“Look at me, I am an ice skater.” I smiled in delight as the tiny blonde princess down the grocery store aisle swirled in a circle with her arms artistically poised over her head. When she caught my eye, she twirled even faster. I winked and told her she would make a beautiful ice skater.

“You ain’t never gonna be an ice skater, so stop your stupid swirling.” I reeled as the words spewed full force from the adult man she was with. The ferocity with which his words cut through the air and pierced the heart of the little girl shocked me.

I suspect it was not the first time she had been spoken to like that. Looking up at me with deep sadness, she sighed and obediently stopped moving. Seconds before her spirit soared in a fanciful moment of pure joy. Violently flung back to reality by the hurtful words of her careless caregiver, she now hung her head, staring blankly at the cold tile floor.

Words matter.

I grew up with violent verbal abuse. I have also endured damage from careless words as an adult. Knowing how painful words affect me, my New Year’s resolution this year was to be more gracious with my own words. It is April and I can confidently claim victory over my sharp tongue more times than I did last year. I must also honestly confess the many times I have asked for forgiveness in the past four months because my words were offensive. I am a work in progress who fully understands that my words have the power to build up or cut down.

The words we choose to use, can at the same time reveal who we are, and destroy the people around us. In reference to her book Silver Boxes, Florence Littauer, quotes a child, “Don’t say bad words to hurt people. Every word out of your mouth should be like a little silver box with a bow on top!”

In his song, “Speak Life, Christian recording artist Toby Mac suggests that when we have bad days we are tempted to make sure others suffer too. Our words, the song reminds, can either bring hope or cause death.

In my work with hurting youth and families I hear five words more than any others.
“I wish they would say…” I often speak with damaged children who are victims of verbal assault from friends and family members. I teach skills to help them reject hurtful lies reminding them that words others mean for harm don’t have to define them. I also guide parents wounded by disrespectful words from their teens. Taking the words personally, they often reject both the words and the child who delivered them.

The words we choose wield great power, either building up with healing and love, or tearing down in anger and hate. The apostle Paul, in his first letter to the Thessalonians, says the first is simply best, “Encourage one another and build each other up.”

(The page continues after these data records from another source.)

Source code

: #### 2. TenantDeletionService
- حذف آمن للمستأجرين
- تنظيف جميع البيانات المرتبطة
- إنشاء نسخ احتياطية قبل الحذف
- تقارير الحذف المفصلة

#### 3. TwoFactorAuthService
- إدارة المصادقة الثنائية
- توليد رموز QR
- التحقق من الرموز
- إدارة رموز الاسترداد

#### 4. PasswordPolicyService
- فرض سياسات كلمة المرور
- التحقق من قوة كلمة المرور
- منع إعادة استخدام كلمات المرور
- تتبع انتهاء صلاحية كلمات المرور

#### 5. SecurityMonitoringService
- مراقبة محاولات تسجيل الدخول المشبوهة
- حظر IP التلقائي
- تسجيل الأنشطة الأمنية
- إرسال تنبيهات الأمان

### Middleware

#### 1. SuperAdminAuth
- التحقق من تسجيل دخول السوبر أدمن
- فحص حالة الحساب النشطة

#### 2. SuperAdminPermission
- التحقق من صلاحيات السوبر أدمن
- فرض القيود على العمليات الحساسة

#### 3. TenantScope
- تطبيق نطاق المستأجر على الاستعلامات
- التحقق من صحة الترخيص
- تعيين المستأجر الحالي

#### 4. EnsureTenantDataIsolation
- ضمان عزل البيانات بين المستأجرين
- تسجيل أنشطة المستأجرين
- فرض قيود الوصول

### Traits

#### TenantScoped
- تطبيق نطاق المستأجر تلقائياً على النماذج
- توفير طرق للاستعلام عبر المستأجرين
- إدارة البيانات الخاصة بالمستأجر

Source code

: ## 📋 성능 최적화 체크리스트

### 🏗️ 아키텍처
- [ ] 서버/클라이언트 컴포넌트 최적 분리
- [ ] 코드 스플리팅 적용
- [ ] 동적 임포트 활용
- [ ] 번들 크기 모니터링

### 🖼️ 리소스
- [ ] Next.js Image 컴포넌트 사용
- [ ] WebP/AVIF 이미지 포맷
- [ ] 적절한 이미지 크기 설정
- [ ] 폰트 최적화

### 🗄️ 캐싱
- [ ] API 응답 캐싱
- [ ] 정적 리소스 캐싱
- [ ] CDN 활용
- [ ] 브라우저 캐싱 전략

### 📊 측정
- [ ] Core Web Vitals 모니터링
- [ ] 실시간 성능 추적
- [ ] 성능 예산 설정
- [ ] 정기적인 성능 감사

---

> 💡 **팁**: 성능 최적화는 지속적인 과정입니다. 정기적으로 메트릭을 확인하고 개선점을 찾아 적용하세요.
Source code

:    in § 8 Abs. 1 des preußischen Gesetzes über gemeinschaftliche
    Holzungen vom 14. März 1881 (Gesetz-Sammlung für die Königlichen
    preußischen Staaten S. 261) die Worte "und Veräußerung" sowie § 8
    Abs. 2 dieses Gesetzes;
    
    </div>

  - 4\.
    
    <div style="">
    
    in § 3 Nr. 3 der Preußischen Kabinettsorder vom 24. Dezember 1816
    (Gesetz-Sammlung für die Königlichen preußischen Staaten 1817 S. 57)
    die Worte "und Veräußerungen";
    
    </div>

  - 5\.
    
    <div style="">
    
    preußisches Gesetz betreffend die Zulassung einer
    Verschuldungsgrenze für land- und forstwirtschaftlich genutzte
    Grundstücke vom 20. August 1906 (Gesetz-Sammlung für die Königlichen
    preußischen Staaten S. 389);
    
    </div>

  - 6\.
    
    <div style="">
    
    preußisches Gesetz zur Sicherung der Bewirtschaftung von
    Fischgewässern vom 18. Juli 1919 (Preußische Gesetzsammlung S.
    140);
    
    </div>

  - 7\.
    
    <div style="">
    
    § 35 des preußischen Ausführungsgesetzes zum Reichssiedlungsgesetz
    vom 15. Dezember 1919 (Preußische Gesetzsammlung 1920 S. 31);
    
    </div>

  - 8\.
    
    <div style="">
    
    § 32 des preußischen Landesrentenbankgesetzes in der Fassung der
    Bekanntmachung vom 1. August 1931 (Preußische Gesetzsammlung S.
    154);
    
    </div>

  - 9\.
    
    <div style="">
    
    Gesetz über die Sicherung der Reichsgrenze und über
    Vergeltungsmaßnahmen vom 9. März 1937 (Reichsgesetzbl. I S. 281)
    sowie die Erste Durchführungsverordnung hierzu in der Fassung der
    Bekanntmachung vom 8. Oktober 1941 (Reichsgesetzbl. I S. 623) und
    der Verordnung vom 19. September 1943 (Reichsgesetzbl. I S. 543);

Mother Theresa said it this way, “Spread love everywhere you go. Let no one ever leave you without being better and happier. Be the living expression of God’s kindness. Kind words can be short and easy to speak, but their echoes are endless.”

Are we willing to be the kind of people who speak life to others? Are we courageous enough to put our own pain aside momentarily to offer hope and joy to those around us? Can we put the needs of others ahead of our own and choose to build up instead of tear down?

Using kind words costs nothing. They are readily available to give as gifts to the people we encounter each day. Try these tips for infusing your conversations with words that speak life.

1. Send someone an encouraging email describing something they did to inspire you.

2. Look someone in the eye and tell them one thing they did to make your day better.

3. Share a kind word with a stranger. Let them know they matter.

4. Leave an anonymous note of encouragement in a public place where someone might find just the kind word they long to hear.

5. Make a list of five positive adjectives that describe a friend. Wrap it in a little box and give it to him or her.